• What you are asked to do
Retype, character for character, all the text lines in every item below. Leave the pictures out of your answer.

• Material provided
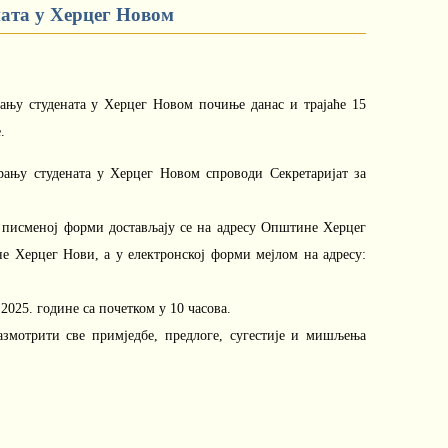
ната у Херцег Новом
ању студената у Херцег Новом почиње данас и трајаће 15
.
рању студената у Херцег Новом спроводи Секретаријат за
 писменој форми достављају се на адресу Општине Херцег
е Херцег Нови, а у електронској форми мејлом на адресу:
025. године са почетком у 10 часова.
размотрити све примједбе, предлоге, сугестије и мишљења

• Answer to this problem
ната у Херцег Новом
ању студената у Херцег Новом почиње данас и трајаће 15
.
рању студената у Херцег Новом спроводи Секретаријат за
 писменој форми достављају се на адресу Општине Херцег
е Херцег Нови, а у електронској форми мејлом на адресу:
025. године са почетком у 10 часова.
размотрити све примједбе, предлоге, сугестије и мишљења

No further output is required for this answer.